======== Data for analysis ========

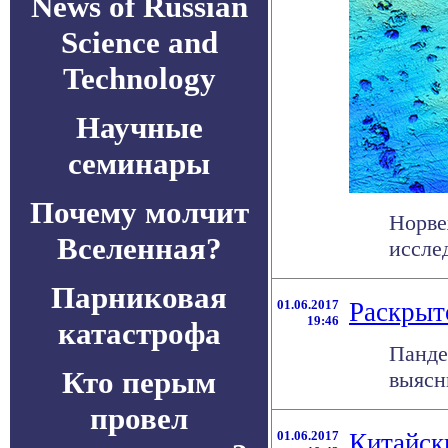
News of Russian
Science and
Technology
Научные
семинары
Почему молчит
Норве
Вселенная?
исслед
Парниковая
01.06.2017
Раскрыт
19:46
катастрофа
Панде
Кто перым
выясни
провел
01.06.2017
Китайск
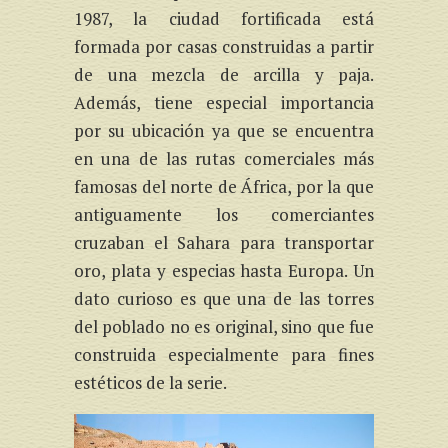
1987, la ciudad fortificada está
formada por casas construidas a partir
de una mezcla de arcilla y paja.
Además, tiene especial importancia
por su ubicación ya que se encuentra
en una de las rutas comerciales más
famosas del norte de África, por la que
antiguamente los comerciantes
cruzaban el Sahara para transportar
oro, plata y especias hasta Europa. Un
dato curioso es que una de las torres
del poblado no es original, sino que fue
construida especialmente para fines
estéticos de la serie.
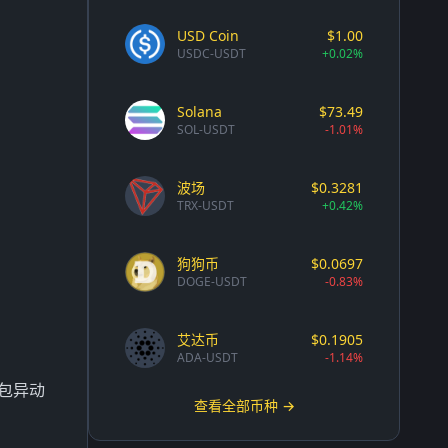
USD Coin
$1.00
USDC-USDT
+0.02%
Solana
$73.49
SOL-USDT
-1.01%
波场
$0.3281
TRX-USDT
+0.42%
狗狗币
$0.0697
DOGE-USDT
-0.83%
艾达币
$0.1905
ADA-USDT
-1.14%
钱包异动
查看全部币种 →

========

The problem —
Go through the entries above and count the lines with the word "USDT", then give only that number.

Written answer —
5